Olgar M. A., Basol B. M., Tomakin M., Bacaksiz E.

JOURNAL OF MATERIALS SCIENCE-MATERIALS IN ELECTRONICS, vol.32, no.8, pp.10018-10027, 2021 (SCI-Expanded) identifier identifier

  • Publication Type: Article / Article
  • Volume: 32 Issue: 8
  • Publication Date: 2021
  • Doi Number: 10.1007/s10854-021-05660-9
  • Journal Name: JOURNAL OF MATERIALS SCIENCE-MATERIALS IN ELECTRONICS
  • Journal Indexes: Science Citation Index Expanded (SCI-EXPANDED), Scopus, Aerospace Database, Applied Science & Technology Source, Chemical Abstracts Core, Communication Abstracts, Compendex, Computer & Applied Sciences, INSPEC, Metadex, Civil Engineering Abstracts
  • Page Numbers: pp.10018-10027
  • Recep Tayyip Erdoğan University Affiliated: Yes

Abstract

In this study, Cu2SnS3 (CTS) thin films prepared by a two-step sulfurization process were characterized. Cu and Sn metallic layers were first deposited on glass substrates by sputtering and then annealed in-situ while in the sputtering chamber to obtain CuSn (CT) alloys. This was followed by a pre-treatment step at temperatures between 200 and 350 degrees C in presence of S vapors. Finally, a full sulfurization step was performed at 525 degrees C to obtain the desired CTS phase.
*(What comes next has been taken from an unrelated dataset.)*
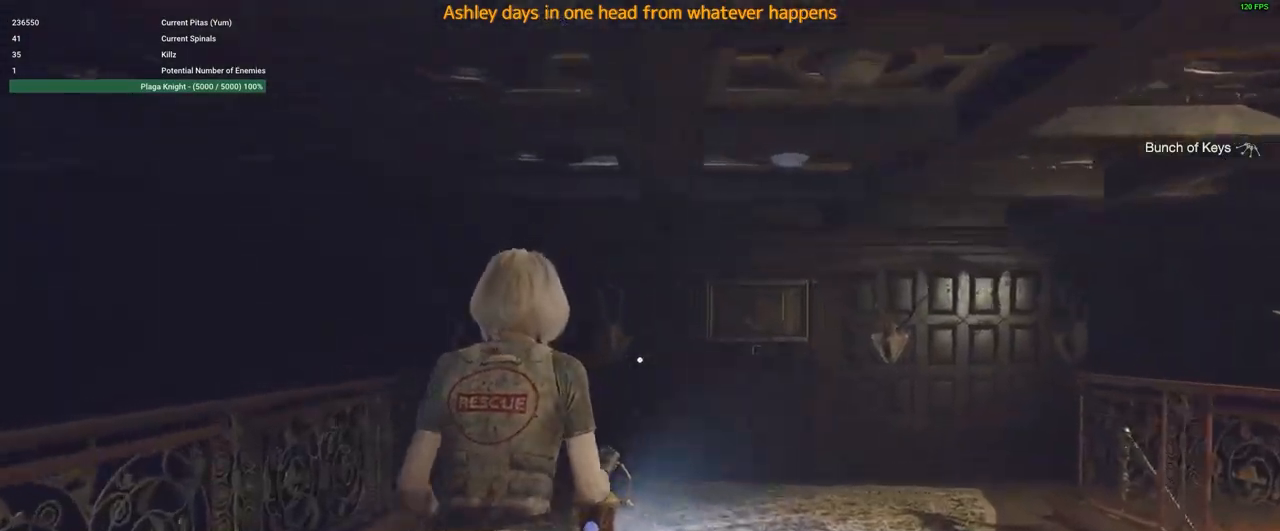
{"keys": ["a", "shift", "w"], "mouse": [], "events": [[333, "a", "down"], [333, "d", "up"], [333, "w", "up"], [416, "w", "down"]]}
CTS films were characterized using EDX, XRD, Raman spectroscopy, SEM, optical transmission and Van der Pauw methods. It was found that all CTS samples had Cu-poor chemical composition. XRD data revealed only diffraction peaks belonging to CTS structure after the full sulfurization step. Raman spectra of the samples showed that except for the CTS sample pre-treated at 250 degrees C (CTS-250), which displayed the tetragonal crystal system, the films were dominated by the monoclinic structure. SEM surface images showed dense and polycrystalline microstructure, CTS-200 sample exhibiting a more uniform morphology. Optical band gap values were found to be ranging from 0.92 to 1.19 eV. All samples showed p-type conductivity but the sample pre-treated at 350 degrees C had higher resistivity and lower carrier concentration values. Overall, the CTS layer prepared using the pre-treatment step at 200 degrees C exhibited more promising structural and optical properties for potential photovoltaic applications. This work demonstrated that it is possible to change the crystal structure of sulfurized CTS thin films through a pre-treatment step.